症状 「大腿骨骨頸部骨折」では股関節を思うように動かせない、「大腿骨転子部骨折」では足を自由に動かせないなどの「後遺症」が残ることがあります。

膝蓋骨

膝蓋骨とは? いわゆる「膝のお皿」のことです。ダッシュボードに膝を強く打ち付けることで骨折をしてしまう場合があります。
症状 「膝蓋骨骨折」では、膝に痛みが残る、膝を思うように動かせないなどの後遺症が残ってしまうことがあります。

脛骨

脛骨とは? 足のすね部分にある骨折のことです。強く打ち付けた際に骨折してしまうことがあります。骨折した箇所によって「脛骨近位端骨折」「脛骨顆部骨折」などと診断名が変わります。
症状 脛骨のうち、膝に近い箇所を骨折した場合は膝の痛みや思うように動かせない、骨の中心に近い部分を骨折した場合は骨の変形などの後遺症が残ってしまうことがあります。

足の骨折の「後遺障害等級」と「慰謝料」

足の骨折も手や腕の骨折同様、痛みやしびれ、動かせないといった後遺症が残る可能性があり、症状によって後遺障害等級が異なります。
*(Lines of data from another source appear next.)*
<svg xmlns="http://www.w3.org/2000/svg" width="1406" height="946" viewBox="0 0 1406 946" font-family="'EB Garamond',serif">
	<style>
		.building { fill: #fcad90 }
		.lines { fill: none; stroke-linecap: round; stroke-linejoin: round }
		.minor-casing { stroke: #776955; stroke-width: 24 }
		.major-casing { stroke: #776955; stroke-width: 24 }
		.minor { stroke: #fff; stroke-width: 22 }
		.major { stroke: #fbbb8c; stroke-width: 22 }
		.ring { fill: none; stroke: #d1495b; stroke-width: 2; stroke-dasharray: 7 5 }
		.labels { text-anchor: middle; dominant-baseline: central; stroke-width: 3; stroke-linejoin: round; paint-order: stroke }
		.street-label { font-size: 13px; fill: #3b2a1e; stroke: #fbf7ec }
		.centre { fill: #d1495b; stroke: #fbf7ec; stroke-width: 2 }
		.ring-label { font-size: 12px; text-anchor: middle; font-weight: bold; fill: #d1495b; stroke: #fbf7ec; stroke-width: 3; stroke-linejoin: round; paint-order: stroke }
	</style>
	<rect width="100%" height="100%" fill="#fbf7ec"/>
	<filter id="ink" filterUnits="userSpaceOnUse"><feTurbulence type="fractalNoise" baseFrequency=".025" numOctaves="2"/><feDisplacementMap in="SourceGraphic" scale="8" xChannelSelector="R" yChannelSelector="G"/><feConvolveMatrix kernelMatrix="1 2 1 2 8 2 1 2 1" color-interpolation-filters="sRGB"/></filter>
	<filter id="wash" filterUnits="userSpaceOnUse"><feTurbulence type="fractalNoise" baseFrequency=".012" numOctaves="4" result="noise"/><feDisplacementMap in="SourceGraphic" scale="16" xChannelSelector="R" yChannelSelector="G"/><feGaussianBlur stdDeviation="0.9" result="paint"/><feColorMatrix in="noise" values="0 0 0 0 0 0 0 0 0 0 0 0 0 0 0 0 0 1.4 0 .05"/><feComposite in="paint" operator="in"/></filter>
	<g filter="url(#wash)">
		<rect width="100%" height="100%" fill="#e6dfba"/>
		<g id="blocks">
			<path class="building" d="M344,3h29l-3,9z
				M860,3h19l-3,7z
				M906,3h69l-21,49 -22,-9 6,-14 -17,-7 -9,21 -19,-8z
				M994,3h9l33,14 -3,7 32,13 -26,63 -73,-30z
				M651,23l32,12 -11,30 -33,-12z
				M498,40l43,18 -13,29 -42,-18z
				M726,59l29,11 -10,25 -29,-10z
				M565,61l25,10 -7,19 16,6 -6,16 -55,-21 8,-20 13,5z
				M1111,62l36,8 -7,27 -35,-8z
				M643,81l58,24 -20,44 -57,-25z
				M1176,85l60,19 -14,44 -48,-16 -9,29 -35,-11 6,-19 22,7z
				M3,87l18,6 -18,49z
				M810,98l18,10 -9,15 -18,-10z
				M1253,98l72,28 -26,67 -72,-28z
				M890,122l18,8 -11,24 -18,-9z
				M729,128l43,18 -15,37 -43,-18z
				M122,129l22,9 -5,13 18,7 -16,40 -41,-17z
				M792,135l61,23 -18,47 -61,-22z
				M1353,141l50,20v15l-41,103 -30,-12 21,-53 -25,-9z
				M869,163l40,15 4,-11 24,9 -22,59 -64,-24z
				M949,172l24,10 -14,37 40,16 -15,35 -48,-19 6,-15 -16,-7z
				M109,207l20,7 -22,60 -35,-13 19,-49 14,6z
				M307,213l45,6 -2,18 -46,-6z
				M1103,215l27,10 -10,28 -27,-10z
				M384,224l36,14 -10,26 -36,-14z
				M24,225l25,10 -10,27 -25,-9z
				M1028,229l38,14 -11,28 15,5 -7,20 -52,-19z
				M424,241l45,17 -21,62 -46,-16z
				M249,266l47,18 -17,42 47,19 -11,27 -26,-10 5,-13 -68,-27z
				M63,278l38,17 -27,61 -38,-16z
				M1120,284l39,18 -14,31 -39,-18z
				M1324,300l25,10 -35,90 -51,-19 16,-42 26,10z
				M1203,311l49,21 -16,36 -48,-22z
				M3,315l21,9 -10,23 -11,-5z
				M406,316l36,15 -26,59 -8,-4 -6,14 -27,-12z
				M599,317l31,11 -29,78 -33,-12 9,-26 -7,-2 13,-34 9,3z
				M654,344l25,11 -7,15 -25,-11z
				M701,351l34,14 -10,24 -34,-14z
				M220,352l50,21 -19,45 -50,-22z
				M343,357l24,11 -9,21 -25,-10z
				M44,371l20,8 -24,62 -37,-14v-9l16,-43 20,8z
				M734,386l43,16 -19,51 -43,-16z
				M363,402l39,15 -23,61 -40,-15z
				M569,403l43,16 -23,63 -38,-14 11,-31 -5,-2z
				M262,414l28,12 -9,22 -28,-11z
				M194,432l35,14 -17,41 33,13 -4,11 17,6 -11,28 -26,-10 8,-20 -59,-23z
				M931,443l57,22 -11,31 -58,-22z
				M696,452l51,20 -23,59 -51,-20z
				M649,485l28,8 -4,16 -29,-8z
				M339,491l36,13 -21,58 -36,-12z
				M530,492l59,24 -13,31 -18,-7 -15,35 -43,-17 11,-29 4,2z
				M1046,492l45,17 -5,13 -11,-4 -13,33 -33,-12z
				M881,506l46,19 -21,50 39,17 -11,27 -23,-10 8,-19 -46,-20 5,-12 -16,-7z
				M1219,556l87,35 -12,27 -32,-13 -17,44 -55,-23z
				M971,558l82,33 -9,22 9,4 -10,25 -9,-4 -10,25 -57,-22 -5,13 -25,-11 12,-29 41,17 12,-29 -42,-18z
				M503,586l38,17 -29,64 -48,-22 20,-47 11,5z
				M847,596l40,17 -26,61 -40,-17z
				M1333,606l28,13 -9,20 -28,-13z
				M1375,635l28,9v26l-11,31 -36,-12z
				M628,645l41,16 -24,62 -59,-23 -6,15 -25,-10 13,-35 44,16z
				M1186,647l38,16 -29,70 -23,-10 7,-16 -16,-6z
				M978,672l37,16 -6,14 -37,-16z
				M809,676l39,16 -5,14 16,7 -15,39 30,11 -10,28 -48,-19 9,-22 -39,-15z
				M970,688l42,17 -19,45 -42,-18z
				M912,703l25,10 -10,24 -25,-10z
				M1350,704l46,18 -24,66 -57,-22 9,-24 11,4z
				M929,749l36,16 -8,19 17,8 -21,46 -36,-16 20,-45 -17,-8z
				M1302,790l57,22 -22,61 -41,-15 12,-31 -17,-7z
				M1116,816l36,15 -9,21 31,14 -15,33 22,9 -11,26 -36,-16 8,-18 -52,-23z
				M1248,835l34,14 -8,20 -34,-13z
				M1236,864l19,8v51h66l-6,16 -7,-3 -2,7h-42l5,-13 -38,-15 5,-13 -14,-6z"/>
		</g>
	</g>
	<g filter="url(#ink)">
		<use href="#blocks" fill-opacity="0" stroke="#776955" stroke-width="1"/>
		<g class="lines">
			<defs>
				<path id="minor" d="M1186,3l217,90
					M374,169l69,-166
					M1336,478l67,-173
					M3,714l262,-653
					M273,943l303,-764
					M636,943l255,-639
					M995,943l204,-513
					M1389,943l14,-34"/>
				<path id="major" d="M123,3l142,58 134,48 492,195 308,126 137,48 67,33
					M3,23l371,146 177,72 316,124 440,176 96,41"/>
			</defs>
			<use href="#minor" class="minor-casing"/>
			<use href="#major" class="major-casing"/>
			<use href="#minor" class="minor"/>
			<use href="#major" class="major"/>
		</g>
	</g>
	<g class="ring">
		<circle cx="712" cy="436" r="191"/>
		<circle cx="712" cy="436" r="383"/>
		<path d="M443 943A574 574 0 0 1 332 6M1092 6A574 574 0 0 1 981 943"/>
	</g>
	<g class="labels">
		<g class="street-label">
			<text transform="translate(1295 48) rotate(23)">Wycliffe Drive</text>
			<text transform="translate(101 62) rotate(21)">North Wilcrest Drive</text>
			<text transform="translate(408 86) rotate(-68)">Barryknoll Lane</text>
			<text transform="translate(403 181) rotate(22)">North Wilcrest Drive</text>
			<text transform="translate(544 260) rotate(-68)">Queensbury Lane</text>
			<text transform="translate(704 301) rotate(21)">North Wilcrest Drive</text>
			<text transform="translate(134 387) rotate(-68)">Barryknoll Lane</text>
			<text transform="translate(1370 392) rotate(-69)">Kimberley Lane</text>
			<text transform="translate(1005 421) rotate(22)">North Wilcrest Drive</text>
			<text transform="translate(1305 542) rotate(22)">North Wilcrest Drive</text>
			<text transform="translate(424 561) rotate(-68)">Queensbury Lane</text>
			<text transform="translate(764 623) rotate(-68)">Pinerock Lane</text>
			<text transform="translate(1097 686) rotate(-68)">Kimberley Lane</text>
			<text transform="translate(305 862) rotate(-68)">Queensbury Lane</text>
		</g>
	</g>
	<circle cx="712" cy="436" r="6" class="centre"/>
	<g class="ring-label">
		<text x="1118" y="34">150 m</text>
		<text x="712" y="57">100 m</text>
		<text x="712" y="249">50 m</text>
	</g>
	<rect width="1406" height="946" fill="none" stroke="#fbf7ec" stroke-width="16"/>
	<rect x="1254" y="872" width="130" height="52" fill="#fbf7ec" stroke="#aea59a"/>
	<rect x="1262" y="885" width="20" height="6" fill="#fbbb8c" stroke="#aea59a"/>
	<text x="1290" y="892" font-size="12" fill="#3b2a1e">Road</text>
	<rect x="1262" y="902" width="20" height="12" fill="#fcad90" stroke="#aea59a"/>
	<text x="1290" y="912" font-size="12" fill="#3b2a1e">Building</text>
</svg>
こちらも「後遺障害等級」と「裁判基準」での後遺障害慰謝料をまとめました。

「橈骨遠位端骨折」で認定される後遺障害等級

後遺障害等級 症状 後遺障害慰謝料
(裁判基準)
7級10号 大腿骨や脛骨の骨折などで癒合不全が残り、常に硬性補装具を必要とする場合 1000万円
8級7号 足首、膝、股関節の可動域が骨折していない腕と比べて10%以下の場合 830万円
8級9号 大腿骨や脛骨の骨折などで癒合不全が残り、常に硬性補装具を必要とする場合 830万円
10級11号 足首、膝、股関節の可動域が骨折していない腕と比べて1/2以下の場合 550万円
12級7号 足首、膝、股関節の可動域が骨折していない腕と比べて1/4以下の場合 290万円
12級8号 大腿骨や脛骨などに変形を残す場合 290万円

Mr.リードからあなたへ

ご説明したのは、交通事故被害で起こりうる骨折の一部です。より重度の後遺症が残る場合、複数の箇所を骨折してしまう場合、手指や足指など、異なる箇所を骨折してしまう場合も多いです。

また、後遺症が残ると、日常生活や仕事に大きく影響してしまいますので、後遺障害等級の申請を行い、「裁判基準」の賠償金を勝ち取ることを目指しましょう。

保険会社に裁判基準での支払いを認めさせるには、交通事故の知識や示談交渉の経験が重要となりますので、弁護士のサポートを受け、交渉するのがオススメですよ。